══ Given information

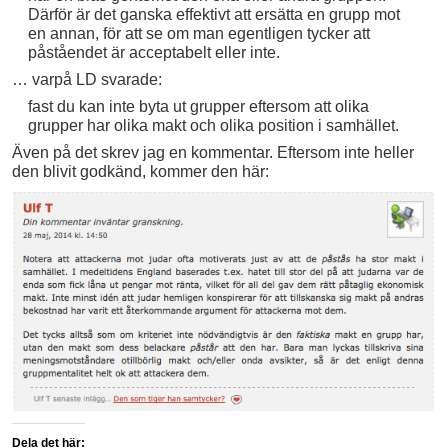
Därför är det ganska effektivt att ersätta en grupp mot
en annan, för att se om man egentligen tycker att
påståendet är acceptabelt eller inte.
… varpå LD svarade:
fast du kan inte byta ut grupper eftersom att olika
grupper har olika makt och olika position i samhället.
Även på det skrev jag en kommentar. Eftersom inte heller
den blivit godkänd, kommer den här:
Dela det här:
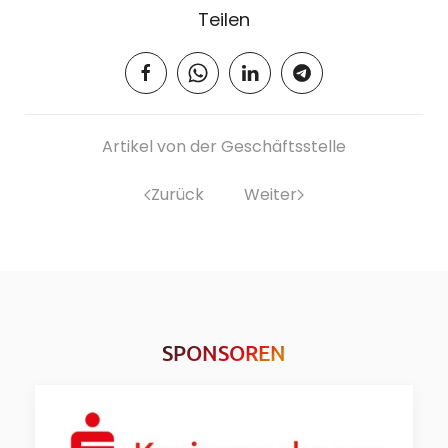
Teilen
Artikel von der Geschäftsstelle
Zurück
Weiter
SPONSOREN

════

* **Description of the task**
List every line above that contains the string "inte", matching case exactly.

* **Response area**
påståendet är acceptabelt eller inte.
fast du kan inte byta ut grupper eftersom att olika
Även på det skrev jag en kommentar. Eftersom inte heller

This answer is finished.